(EXERCISE TEXT):
++++

## Using neural networks to predict on Kryptonite-9 dataset

In [19]:
import numpy as np
import os
import random
import torch
from torch import nn
from torch.utils.data import DataLoader, TensorDataset
from sklearn.model_selection import train_test_split
from sklearn.preprocessing import StandardScaler
from sklearn.linear_model import LogisticRegression
from sklearn.metrics import accuracy_score
from itertools import product

In [20]:
print(torch.__version__)
device = torch.device('cuda' if torch.cuda.is_available() else 'cpu')
print('Device: {0}'.format(device))

myseed = 6095 

random.seed(myseed)
os.environ['PYTHONHASHSEED'] = str(myseed)
np.random.seed(myseed)
torch.manual_seed(myseed)
torch.cuda.manual_seed(myseed)
torch.backends.cudnn.deterministic = True
torch.backends.cudnn.benchmark = True


2.5.1+cu118
Device: cuda


In [21]:
class NeuralNetwork(nn.Module):
    def __init__(self, input_size=9, hidden_size=5, depth= 2):
        super().__init__()
        # self.linear_layer_stack = nn.Sequential(
        #     nn.Linear(input_size, hidden_size),
        #     nn.ReLU(),
        #     nn.Linear(hidden_size,hidden_size), 
        #     nn.ReLU(),
        #     nn.Linear(hidden_size,1), 
        # )



        modules = [torch.nn.Linear(input_size,hidden_size)]

        for i in range(depth-1):
            modules.append(torch.nn.Linear(hidden_size,hidden_size))
            modules.append(torch.nn.ReLU())

        modules.append(torch.nn.Linear(hidden_size, 1))

        self.linear_layer_stack = torch.nn.Sequential(
            *modules,
        )

++++

(WHAT YOU HAVE TO DO): Copy the Kryptonite-9 code above from "torch.backends.cudnn.deterministic = True" to "super().__init__()".

(Human keypoint data)
++++

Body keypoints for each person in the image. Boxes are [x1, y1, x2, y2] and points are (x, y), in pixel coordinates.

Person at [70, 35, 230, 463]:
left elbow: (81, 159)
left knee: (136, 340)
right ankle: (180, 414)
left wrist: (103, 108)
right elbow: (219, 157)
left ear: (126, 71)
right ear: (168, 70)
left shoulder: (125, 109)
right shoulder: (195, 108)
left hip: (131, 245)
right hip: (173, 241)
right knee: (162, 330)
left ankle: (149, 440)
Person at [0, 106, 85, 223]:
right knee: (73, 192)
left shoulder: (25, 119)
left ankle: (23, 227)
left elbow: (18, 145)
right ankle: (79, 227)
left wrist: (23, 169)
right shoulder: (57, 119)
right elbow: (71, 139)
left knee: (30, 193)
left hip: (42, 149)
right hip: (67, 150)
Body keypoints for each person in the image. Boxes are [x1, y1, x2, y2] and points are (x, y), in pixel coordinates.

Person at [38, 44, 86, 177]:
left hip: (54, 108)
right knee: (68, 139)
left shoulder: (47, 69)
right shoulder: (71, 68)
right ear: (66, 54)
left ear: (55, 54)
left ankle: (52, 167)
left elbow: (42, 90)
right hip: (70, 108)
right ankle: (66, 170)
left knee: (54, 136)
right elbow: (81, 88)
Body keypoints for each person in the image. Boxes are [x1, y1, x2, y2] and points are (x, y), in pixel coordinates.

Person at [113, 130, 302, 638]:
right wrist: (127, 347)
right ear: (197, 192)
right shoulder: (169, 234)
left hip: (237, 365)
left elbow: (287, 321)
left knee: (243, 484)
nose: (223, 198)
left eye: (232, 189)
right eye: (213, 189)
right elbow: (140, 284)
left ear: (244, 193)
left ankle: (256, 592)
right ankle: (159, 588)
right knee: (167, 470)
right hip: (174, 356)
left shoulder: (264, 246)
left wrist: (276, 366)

++++

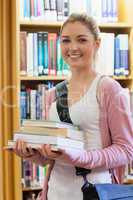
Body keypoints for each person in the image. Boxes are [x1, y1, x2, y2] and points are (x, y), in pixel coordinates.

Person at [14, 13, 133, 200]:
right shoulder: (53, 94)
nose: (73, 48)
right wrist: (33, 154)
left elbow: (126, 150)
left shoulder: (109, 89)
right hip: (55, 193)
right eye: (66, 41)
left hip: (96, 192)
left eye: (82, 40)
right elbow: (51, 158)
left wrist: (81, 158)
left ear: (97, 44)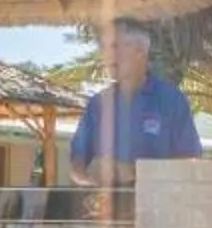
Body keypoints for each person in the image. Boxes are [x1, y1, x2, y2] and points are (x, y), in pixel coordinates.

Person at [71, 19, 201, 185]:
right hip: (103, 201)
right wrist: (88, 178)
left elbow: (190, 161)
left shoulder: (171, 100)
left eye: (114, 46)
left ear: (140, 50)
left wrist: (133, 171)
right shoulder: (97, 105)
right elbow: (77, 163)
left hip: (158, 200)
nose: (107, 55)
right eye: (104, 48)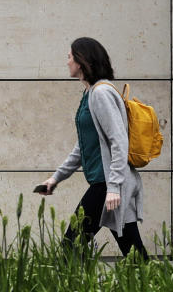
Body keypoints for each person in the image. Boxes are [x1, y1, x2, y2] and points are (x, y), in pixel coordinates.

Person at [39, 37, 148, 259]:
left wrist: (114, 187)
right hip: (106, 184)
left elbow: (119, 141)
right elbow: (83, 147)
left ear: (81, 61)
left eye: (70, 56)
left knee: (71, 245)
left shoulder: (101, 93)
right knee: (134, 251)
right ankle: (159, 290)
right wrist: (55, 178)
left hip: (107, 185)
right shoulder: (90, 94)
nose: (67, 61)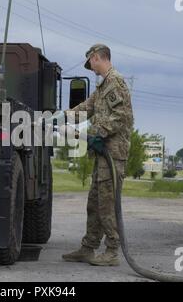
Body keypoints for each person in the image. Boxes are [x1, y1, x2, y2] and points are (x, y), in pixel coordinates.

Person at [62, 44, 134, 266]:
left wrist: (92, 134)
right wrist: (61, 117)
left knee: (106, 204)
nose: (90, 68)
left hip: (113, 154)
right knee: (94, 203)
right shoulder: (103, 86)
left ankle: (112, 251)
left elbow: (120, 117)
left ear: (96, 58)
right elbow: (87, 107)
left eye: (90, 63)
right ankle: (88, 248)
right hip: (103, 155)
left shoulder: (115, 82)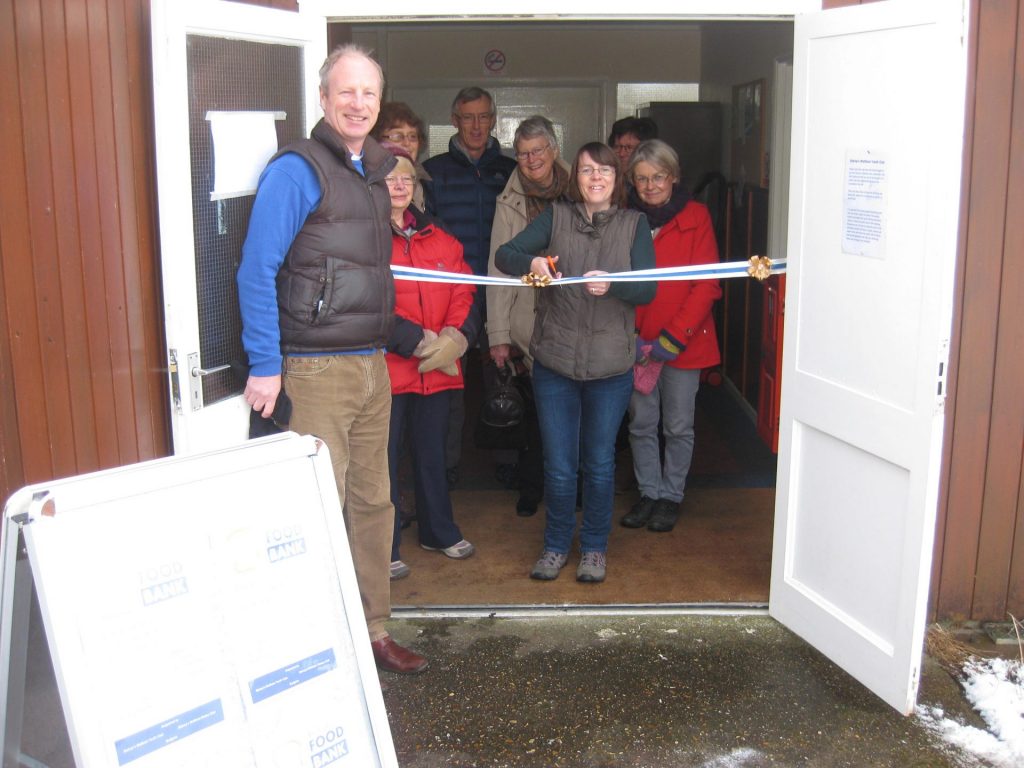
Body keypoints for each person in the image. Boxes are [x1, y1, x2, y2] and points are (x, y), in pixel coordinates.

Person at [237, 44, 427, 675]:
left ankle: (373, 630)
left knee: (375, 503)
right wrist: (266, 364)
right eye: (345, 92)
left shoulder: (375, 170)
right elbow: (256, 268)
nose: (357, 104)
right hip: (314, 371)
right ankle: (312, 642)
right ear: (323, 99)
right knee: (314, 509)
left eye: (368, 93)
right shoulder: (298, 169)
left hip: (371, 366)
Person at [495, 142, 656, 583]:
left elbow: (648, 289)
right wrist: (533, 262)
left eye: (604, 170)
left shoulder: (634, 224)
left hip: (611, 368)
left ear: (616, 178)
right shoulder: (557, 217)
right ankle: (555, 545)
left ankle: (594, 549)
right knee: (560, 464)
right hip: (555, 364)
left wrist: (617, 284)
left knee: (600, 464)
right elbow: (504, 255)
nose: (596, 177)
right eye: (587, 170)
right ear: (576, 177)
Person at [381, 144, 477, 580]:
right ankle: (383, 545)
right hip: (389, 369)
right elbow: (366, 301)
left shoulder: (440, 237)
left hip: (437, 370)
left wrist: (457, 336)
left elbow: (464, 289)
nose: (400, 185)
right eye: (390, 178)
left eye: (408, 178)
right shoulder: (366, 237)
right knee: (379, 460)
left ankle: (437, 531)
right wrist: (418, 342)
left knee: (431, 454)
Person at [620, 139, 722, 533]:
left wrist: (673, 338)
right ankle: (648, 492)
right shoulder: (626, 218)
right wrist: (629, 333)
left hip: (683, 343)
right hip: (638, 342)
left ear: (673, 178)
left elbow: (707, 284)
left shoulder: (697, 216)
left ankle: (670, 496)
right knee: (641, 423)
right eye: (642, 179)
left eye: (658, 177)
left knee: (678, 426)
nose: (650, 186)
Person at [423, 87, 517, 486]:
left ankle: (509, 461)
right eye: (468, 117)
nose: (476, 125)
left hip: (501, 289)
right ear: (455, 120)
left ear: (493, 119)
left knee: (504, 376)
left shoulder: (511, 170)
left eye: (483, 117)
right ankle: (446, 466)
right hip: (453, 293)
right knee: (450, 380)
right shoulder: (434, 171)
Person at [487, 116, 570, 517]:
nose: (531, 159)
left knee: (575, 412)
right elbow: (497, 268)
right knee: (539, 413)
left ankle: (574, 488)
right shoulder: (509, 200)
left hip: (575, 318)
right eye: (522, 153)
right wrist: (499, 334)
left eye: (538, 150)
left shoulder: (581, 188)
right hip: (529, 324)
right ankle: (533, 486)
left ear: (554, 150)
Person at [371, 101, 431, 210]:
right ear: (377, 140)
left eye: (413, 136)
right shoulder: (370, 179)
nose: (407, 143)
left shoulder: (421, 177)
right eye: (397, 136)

++++

(YOUR RESPONSE):
torch.backends.cudnn.deterministic = True
torch.backends.cudnn.benchmark = True


2.5.1+cu118
Device: cuda


In [21]:
class NeuralNetwork(nn.Module):
    def __init__(self, input_size=9, hidden_size=5, depth= 2):
        super().__init__()